5	Report $D$, the p‑value, and sample sizes.

Interpreting Results

It is important to remember that the KS test evaluates differences in cumulative distributions, not just in means or variances. As a result, it is sensitive to shifts in location, changes in dispersion, or any other distributional discrepancy. However, it is less powerful than specialized tests if a specific alternative hypothesis is known. For instance, if you expect only a difference in means, a t‑test may detect smaller shifts than the KS test, because the latter accounts for all possible differences.

The two-sample KS test is symmetric: swapping the sample labels yields the same $D$ and p‑value. It also handles samples of different sizes with ease. When sample sizes are very small, p‑value approximations may be less accurate, so exact tables or permutation tests provide better control of Type I error. For large samples, the asymptotic formula used here performs well.

Beyond hypothesis testing, the KS statistic offers a convenient measure of distance between distributions. In machine learning and data mining, it can quantify how well synthetic data mimic real-world observations. In finance, analysts compare historical return distributions across market regimes using KS distances, highlighting structural changes that may affect risk assessments.

Although the classic KS test applies to continuous data, variants exist for discrete distributions and for one-sample goodness-of-fit assessments. The one-sample version compares the empirical distribution to a fully specified theoretical CDF. Extensions also handle cases with tied observations by applying mid‑rank adjustments or by adding small random jitter.

The KS test's reliance on empirical distributions means it does not rely on parametric assumptions, but it still assumes independent observations. Correlated data, such as time series, can inflate the probability of false positives because neighboring values influence each other. When analyzing such data, consider block bootstrap methods or other techniques that account for dependence.

Historically, the test gained prominence in the mid-20th century as statisticians sought methods that were robust to unknown distribution shapes. Its use has expanded with modern computing power, enabling practitioners to evaluate complex models by comparing simulated and observed data. The KS statistic also underlies metrics such as the Earth mover's distance and the Cramér–von Mises criterion, situating it within a broader family of distributional comparisons.

To deepen your understanding, experiment with the calculator by entering samples drawn from known distributions. Try comparing normal and uniform samples, or two normal samples with different means. Observe how the KS statistic reacts to shifts, spread changes, and outliers. Such experimentation builds intuition for how cumulative differences manifest in practice.

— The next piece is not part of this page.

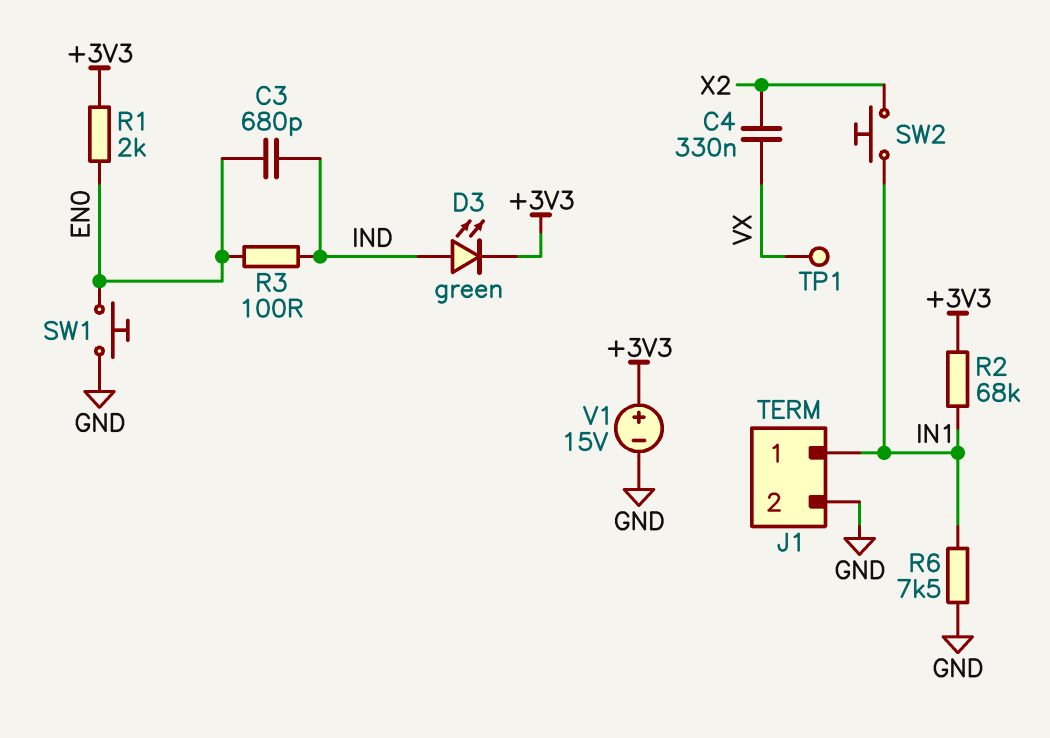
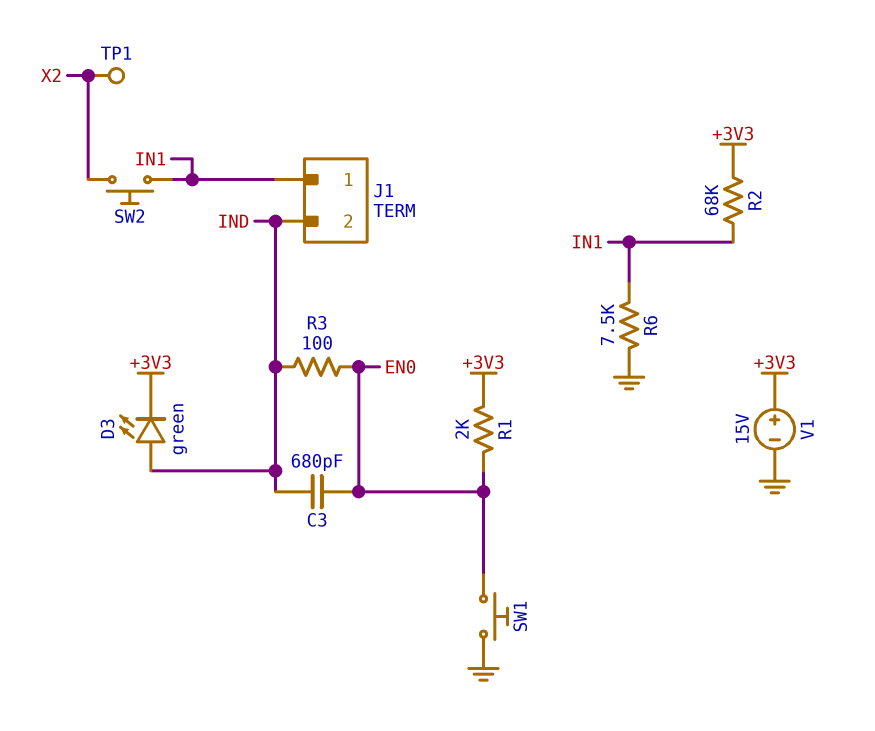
C4: 330nF (VX, X2) -> none
J1 pin 2: GND -> IND
TP1: test point (VX) -> test point (X2)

Because every computation occurs in your browser, no data are transmitted elsewhere. You can save this page and use it offline to analyze sensitive datasets securely. The algorithm scales well for small to moderate sample sizes, though extremely large datasets may incur noticeable sorting time. Nonetheless, for educational purposes and quick analyses, the KS test's simplicity and generality make it an invaluable addition to any mathematical toolkit.